De nos jours, il existe des « malaises sociaux » c'est à dire des « menaces » qui pèsent sur les gens, des faits qui rendent la population anxieuse.

Tout d'abord, le chômage. Le nombre des demandeurs d'emploi de ceux qui n'exercent pas d'actitivé réduite, a nettement augmenté en décembre 2010 (27 100 chômeurs de plus) et sur an (80 100 sans emploi supplémentaires). Certes, ce n'est pas comparable aux niveaux atteints en 2009 marquée par une poussée du chômage dans cette catégorie d'un demi-million de personnes. Les résultats de 2010 n'en restent pas moins mauvais. Le nombre d'hommes inscrits à Pôle emploi a augmenté trois fois moins vite que celui des femmes. Cette moindre progression est probablement à mettre en rapport avec le ralentissement des destructions d'emplois dans l'industrie.

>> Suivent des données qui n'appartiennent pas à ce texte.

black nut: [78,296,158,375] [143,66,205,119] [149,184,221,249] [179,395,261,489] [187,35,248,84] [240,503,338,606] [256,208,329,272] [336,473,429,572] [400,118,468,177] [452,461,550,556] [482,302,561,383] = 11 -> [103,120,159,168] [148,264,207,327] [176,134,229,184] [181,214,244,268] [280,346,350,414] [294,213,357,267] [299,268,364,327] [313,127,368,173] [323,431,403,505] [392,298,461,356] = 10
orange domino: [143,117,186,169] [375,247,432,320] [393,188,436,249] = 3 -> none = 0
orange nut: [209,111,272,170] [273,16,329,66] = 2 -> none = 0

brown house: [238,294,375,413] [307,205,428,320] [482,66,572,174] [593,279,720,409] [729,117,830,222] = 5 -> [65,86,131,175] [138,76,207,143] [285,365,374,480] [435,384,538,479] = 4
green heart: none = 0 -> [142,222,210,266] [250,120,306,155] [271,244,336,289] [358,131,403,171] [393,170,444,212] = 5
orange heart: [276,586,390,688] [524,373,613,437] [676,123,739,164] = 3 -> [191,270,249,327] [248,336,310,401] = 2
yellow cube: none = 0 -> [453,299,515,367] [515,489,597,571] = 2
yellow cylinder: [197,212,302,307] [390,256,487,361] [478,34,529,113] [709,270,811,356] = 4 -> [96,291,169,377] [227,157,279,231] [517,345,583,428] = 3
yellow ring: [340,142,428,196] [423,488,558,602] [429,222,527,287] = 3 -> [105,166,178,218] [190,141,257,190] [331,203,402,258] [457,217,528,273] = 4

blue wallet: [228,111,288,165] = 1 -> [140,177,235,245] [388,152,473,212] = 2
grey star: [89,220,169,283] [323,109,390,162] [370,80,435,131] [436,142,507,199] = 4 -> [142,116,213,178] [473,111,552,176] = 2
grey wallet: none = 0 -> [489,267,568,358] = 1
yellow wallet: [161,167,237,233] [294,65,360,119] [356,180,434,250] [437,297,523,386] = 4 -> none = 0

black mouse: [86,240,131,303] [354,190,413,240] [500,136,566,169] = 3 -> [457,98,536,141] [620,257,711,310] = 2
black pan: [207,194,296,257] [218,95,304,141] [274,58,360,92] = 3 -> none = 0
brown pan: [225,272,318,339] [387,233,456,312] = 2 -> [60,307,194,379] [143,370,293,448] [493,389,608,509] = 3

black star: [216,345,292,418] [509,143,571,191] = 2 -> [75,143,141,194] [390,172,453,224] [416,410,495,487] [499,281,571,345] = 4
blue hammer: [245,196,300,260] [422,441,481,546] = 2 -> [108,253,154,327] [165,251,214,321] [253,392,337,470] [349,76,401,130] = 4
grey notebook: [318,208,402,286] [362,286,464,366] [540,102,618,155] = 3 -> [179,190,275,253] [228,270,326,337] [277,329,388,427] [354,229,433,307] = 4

Le taux de chômage des jeunes est quasiment trois fois plus fort que celui des adultes, et c'est parmi les moins de 25 ans que le nombre de demandeurs d'emploi a reculé, alors que plus d'adultes (25-49 ans) et plus de seniors (50 ans et plus) sont au chômage. Le chômage de longue durée ( actif au chômage depuis plus d'un an ) a augmenté de près de 20 %. Il touche plus d'un million et demi de personnes. Le nombre des demandeurs d'emploi inscrits depuis plus de deux ans et moins de trois a augmenté de 38,5 % sur un an et celui des chômeurs de longue durée inscrits depuis trois ans et plus a augmenté de 18,1 %. En décembre, on comptait 682 900 personnes au chômage depuis plus d'un an. Le chômage de longue durée est difficile à faire reculer. La plupart doivent être prises en charge par le régime de solidarité, financé par l'Etat, qui leur verse l'allocation spécifique de solidarité (460 euros par mois).

En considérant que le chômage est toujours très présent, on pourrait penser que les français seraient tenter de se tourner vers un parti qui leur propose des solutions.